9 réflexions sur “Note de lecture : « Ustrinkata » (Arno Camenisch)

  1. commentaire (qui n’a rien a voir)
    je viens de finir un long post sur Karl Kraus (qu’il me parait urgent de lire ou relire)
    entre autres une mise en scene avec des rats
    Deborah Sengl « The Last Days of Mankind » (2018, Doppelhouse Book, 176 p.).
    https://doppelhouse.com/tag/the-last-days-of-mankind/

    une merveille surtout d’autres oeuvres de Deborah Sengl Via Dolorosa
    http://www.deborahsengl.com/via-dolorosa/

    c’est tout, mais c’est beau

    Publié par jlv.livres | 2 juin 2020, 09:56
  2. je joins le commentaire plus ample, après lecture de l’oeuvre de Deborah Sengl

    pour ce qui est de l’oeuvre de Karl Kraus, je verrai peut être après contact avec les Editions Agone

    Je ne résiste pas non plus à signaler le superbe ouvrage illustré de Deborah Sengl « The Last Days of Mankind » (2018, Doppelhouse Book, 176 p.). De magnifiques illustrations et photos couleurs tirées de la pièce de Kraus « Les Derniers Jours de l’Humanité ». Sauf que.
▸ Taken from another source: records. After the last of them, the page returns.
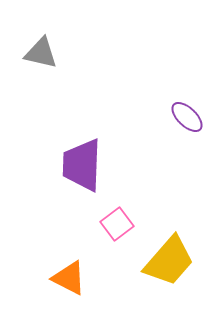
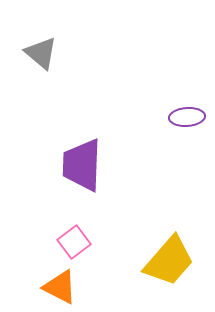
gray triangle: rotated 27 degrees clockwise
purple ellipse: rotated 48 degrees counterclockwise
pink square: moved 43 px left, 18 px down
orange triangle: moved 9 px left, 9 px down
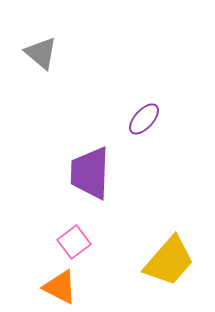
purple ellipse: moved 43 px left, 2 px down; rotated 44 degrees counterclockwise
purple trapezoid: moved 8 px right, 8 px down
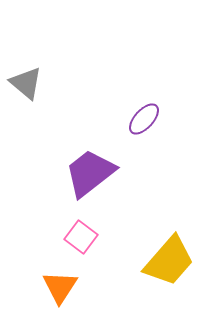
gray triangle: moved 15 px left, 30 px down
purple trapezoid: rotated 50 degrees clockwise
pink square: moved 7 px right, 5 px up; rotated 16 degrees counterclockwise
orange triangle: rotated 36 degrees clockwise
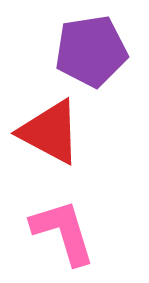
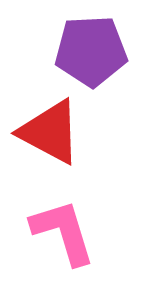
purple pentagon: rotated 6 degrees clockwise
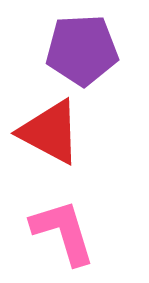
purple pentagon: moved 9 px left, 1 px up
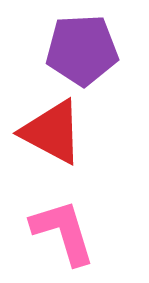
red triangle: moved 2 px right
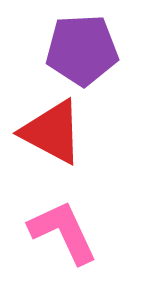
pink L-shape: rotated 8 degrees counterclockwise
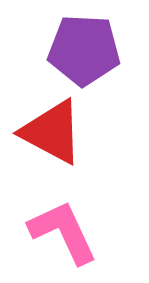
purple pentagon: moved 2 px right; rotated 6 degrees clockwise
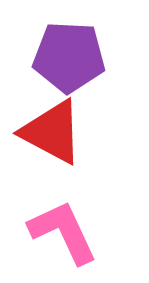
purple pentagon: moved 15 px left, 7 px down
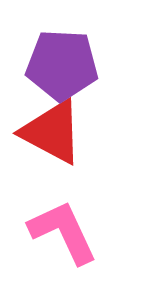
purple pentagon: moved 7 px left, 8 px down
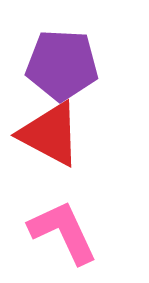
red triangle: moved 2 px left, 2 px down
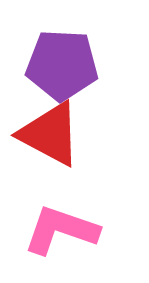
pink L-shape: moved 2 px left, 2 px up; rotated 46 degrees counterclockwise
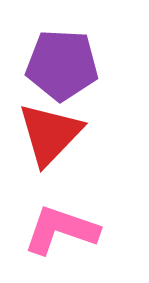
red triangle: rotated 46 degrees clockwise
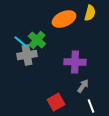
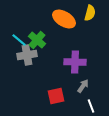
orange ellipse: rotated 55 degrees clockwise
cyan line: moved 2 px left, 2 px up
red square: moved 6 px up; rotated 18 degrees clockwise
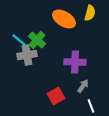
red square: rotated 18 degrees counterclockwise
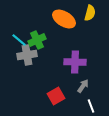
green cross: rotated 24 degrees clockwise
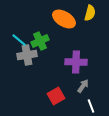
green cross: moved 3 px right, 1 px down
purple cross: moved 1 px right
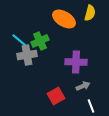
gray arrow: rotated 32 degrees clockwise
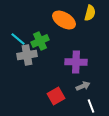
orange ellipse: moved 1 px down
cyan line: moved 1 px left, 1 px up
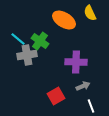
yellow semicircle: rotated 140 degrees clockwise
green cross: rotated 30 degrees counterclockwise
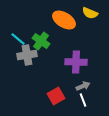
yellow semicircle: rotated 42 degrees counterclockwise
green cross: moved 1 px right
white line: moved 8 px left, 6 px up
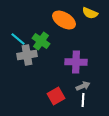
white line: rotated 24 degrees clockwise
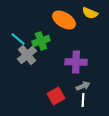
green cross: rotated 36 degrees clockwise
gray cross: rotated 30 degrees counterclockwise
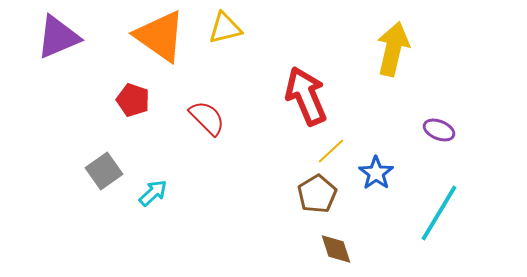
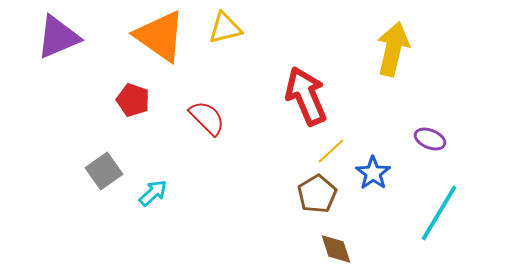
purple ellipse: moved 9 px left, 9 px down
blue star: moved 3 px left
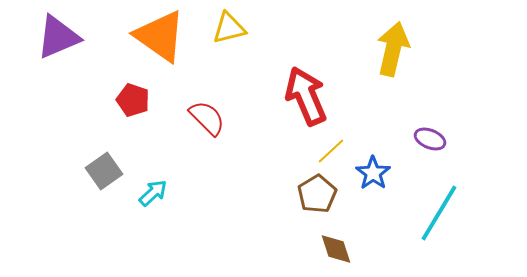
yellow triangle: moved 4 px right
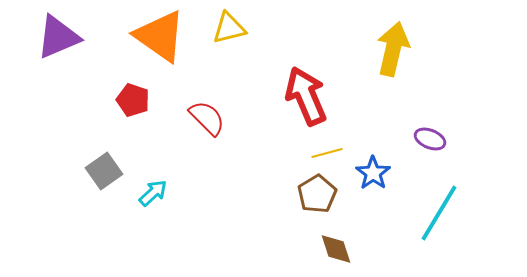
yellow line: moved 4 px left, 2 px down; rotated 28 degrees clockwise
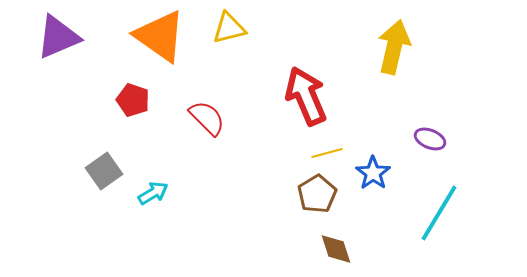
yellow arrow: moved 1 px right, 2 px up
cyan arrow: rotated 12 degrees clockwise
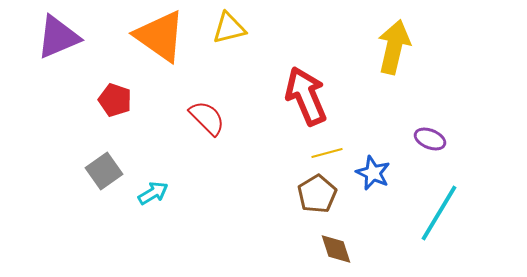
red pentagon: moved 18 px left
blue star: rotated 12 degrees counterclockwise
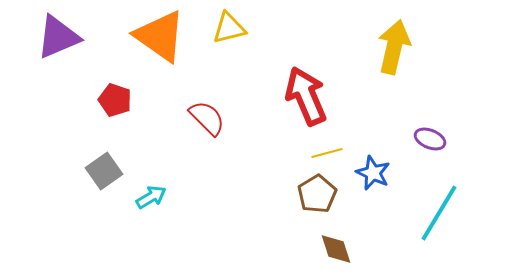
cyan arrow: moved 2 px left, 4 px down
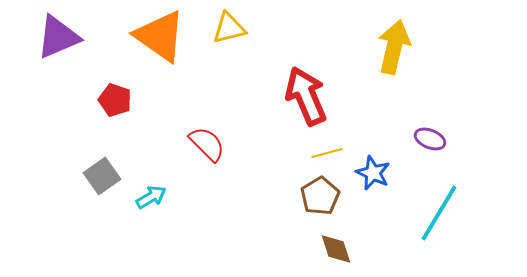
red semicircle: moved 26 px down
gray square: moved 2 px left, 5 px down
brown pentagon: moved 3 px right, 2 px down
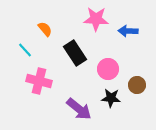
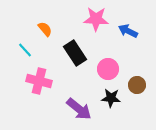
blue arrow: rotated 24 degrees clockwise
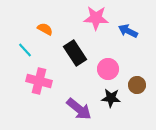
pink star: moved 1 px up
orange semicircle: rotated 21 degrees counterclockwise
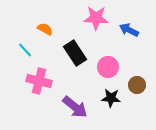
blue arrow: moved 1 px right, 1 px up
pink circle: moved 2 px up
purple arrow: moved 4 px left, 2 px up
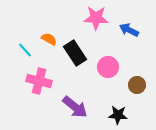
orange semicircle: moved 4 px right, 10 px down
black star: moved 7 px right, 17 px down
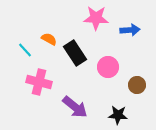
blue arrow: moved 1 px right; rotated 150 degrees clockwise
pink cross: moved 1 px down
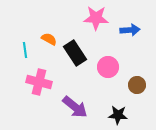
cyan line: rotated 35 degrees clockwise
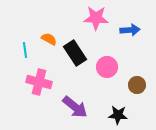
pink circle: moved 1 px left
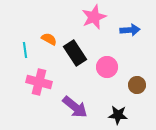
pink star: moved 2 px left, 1 px up; rotated 25 degrees counterclockwise
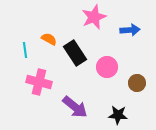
brown circle: moved 2 px up
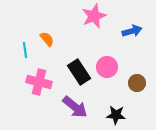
pink star: moved 1 px up
blue arrow: moved 2 px right, 1 px down; rotated 12 degrees counterclockwise
orange semicircle: moved 2 px left; rotated 21 degrees clockwise
black rectangle: moved 4 px right, 19 px down
black star: moved 2 px left
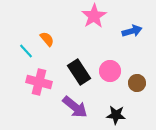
pink star: rotated 10 degrees counterclockwise
cyan line: moved 1 px right, 1 px down; rotated 35 degrees counterclockwise
pink circle: moved 3 px right, 4 px down
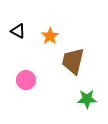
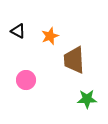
orange star: rotated 12 degrees clockwise
brown trapezoid: moved 1 px right, 1 px up; rotated 16 degrees counterclockwise
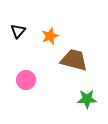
black triangle: rotated 42 degrees clockwise
brown trapezoid: rotated 108 degrees clockwise
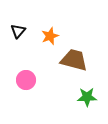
green star: moved 2 px up
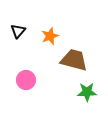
green star: moved 5 px up
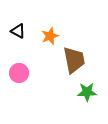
black triangle: rotated 42 degrees counterclockwise
brown trapezoid: rotated 64 degrees clockwise
pink circle: moved 7 px left, 7 px up
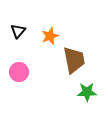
black triangle: rotated 42 degrees clockwise
pink circle: moved 1 px up
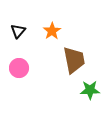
orange star: moved 2 px right, 5 px up; rotated 12 degrees counterclockwise
pink circle: moved 4 px up
green star: moved 3 px right, 2 px up
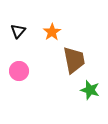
orange star: moved 1 px down
pink circle: moved 3 px down
green star: rotated 18 degrees clockwise
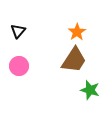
orange star: moved 25 px right
brown trapezoid: rotated 44 degrees clockwise
pink circle: moved 5 px up
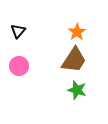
green star: moved 13 px left
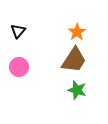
pink circle: moved 1 px down
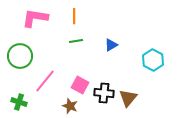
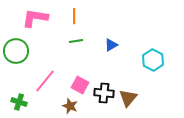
green circle: moved 4 px left, 5 px up
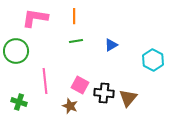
pink line: rotated 45 degrees counterclockwise
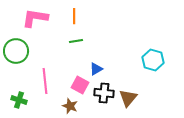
blue triangle: moved 15 px left, 24 px down
cyan hexagon: rotated 10 degrees counterclockwise
green cross: moved 2 px up
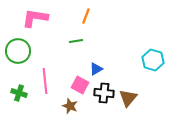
orange line: moved 12 px right; rotated 21 degrees clockwise
green circle: moved 2 px right
green cross: moved 7 px up
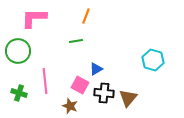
pink L-shape: moved 1 px left; rotated 8 degrees counterclockwise
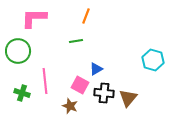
green cross: moved 3 px right
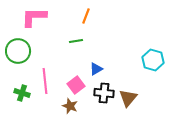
pink L-shape: moved 1 px up
pink square: moved 4 px left; rotated 24 degrees clockwise
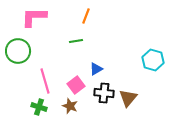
pink line: rotated 10 degrees counterclockwise
green cross: moved 17 px right, 14 px down
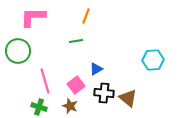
pink L-shape: moved 1 px left
cyan hexagon: rotated 20 degrees counterclockwise
brown triangle: rotated 30 degrees counterclockwise
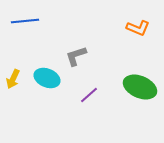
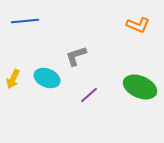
orange L-shape: moved 3 px up
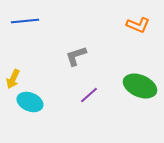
cyan ellipse: moved 17 px left, 24 px down
green ellipse: moved 1 px up
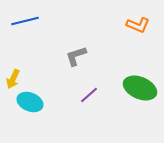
blue line: rotated 8 degrees counterclockwise
green ellipse: moved 2 px down
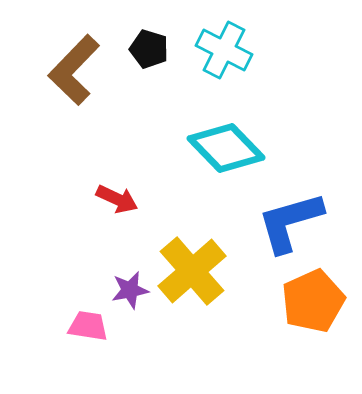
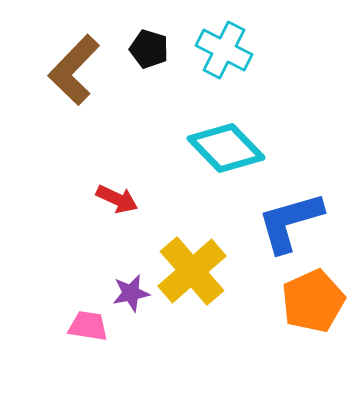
purple star: moved 1 px right, 3 px down
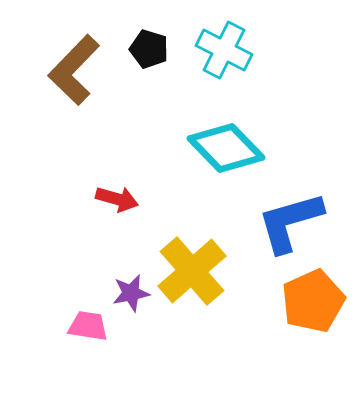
red arrow: rotated 9 degrees counterclockwise
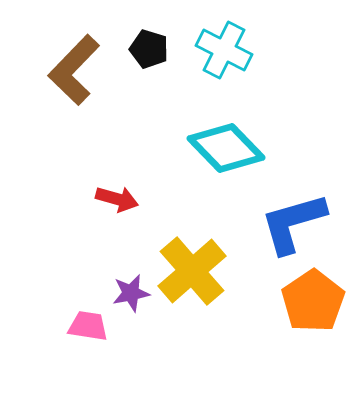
blue L-shape: moved 3 px right, 1 px down
orange pentagon: rotated 10 degrees counterclockwise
Les personnages sont des rats taxidemisés, 174 blancs et 2 noirs en tout, d’à peu près tous la même taille, présentés en 44 scènes. Les deux rats noirs symbolisent la monarchie déclinante des Habsbourg et le narrateur (Karl Kraus).
    Deborah Sengl, artiste viennoise née en 1974, a passé près de deux ans à traduire le texte de Karl Kraus dans son propre langage visuel. Au lieu de mots qui jouent le rôle principal dans la pièce alors que l’action est relativement faible, elle présente des structures et des formes. Comme un dramaturge, elle remplace tous les rôles par des rats taxidermisés. Ils sont tous blanc, et. Karl Kraus devient le « mouton noir ». Il ne participe pas à l’euphorie suscité par la guerre et au bellicisme ambiant. Il reste éternellement un rat. Les animaux sont en groupes et par paires. Ce sont des sociétés de rats. Les dessins en arrière-plan ainsi que les objets usuels (meubles, journaux, habits, armes) permettent aux visiteurs qui ne connaissent pas Kraus d’identifier les scènes. Deborah Sengl a même imaginé et peint le drapeau noir, blanc et rouge de la monarchie KK. Sengl l’interprète comme le noir du pelage du poète, un peu d’urine et le rouge du sang.
    La préparation des scènes, les costumes et les pose des rats, de même que les méticuleux détails miniaturisés – facsimilés des journaux d’époque, le chapeau d’un industriel et sa cravate, les bagages de voyageurs, les fusils des soldats de l’infanterie, et même un minuscule obusier cher à Alice Schalek. Tout est fait pour garder le souci des détails cher à Karl Kraus. Le cadre et l’arrière-plan sont illustrés de dessins qui permettent de resituer les scènes. Les têtes des rats sont de plus façonnées de telle sorte qu’elles représentent les défauts, plus ou moins linguistiques des physionomies des personnages, contaminées par le langage belliciste que Kraus condamnait.
    Superbe livre donc, avec d’un côté les dessins préparatoires, et de l’autre les réalisations avec les rats taxidermisés. Deux petits textes introduisent et explicitent les œuvres. Le banquet final des officiers allemands et autrichiens est traité sous forme de six planches en couleurs où tout est dit sans paroles. Superbe travail. Parmi les autres œuvres de Deborah Sengl, je n’ai pas résisté au tableau « Via Dolorosa » de 2012, qui représente un poulet crucifié sous l’inscription « KFC » qui remplace les 4 lettres habituelles. Ce n’est pas plus iconoclaste que la statue en cire « Nona Hora » de l’artiste italien Maurizio Cattelan qui représente la réponse du ciel au « Eli, Eli, lama sabachthani ? » de la neuvième heure.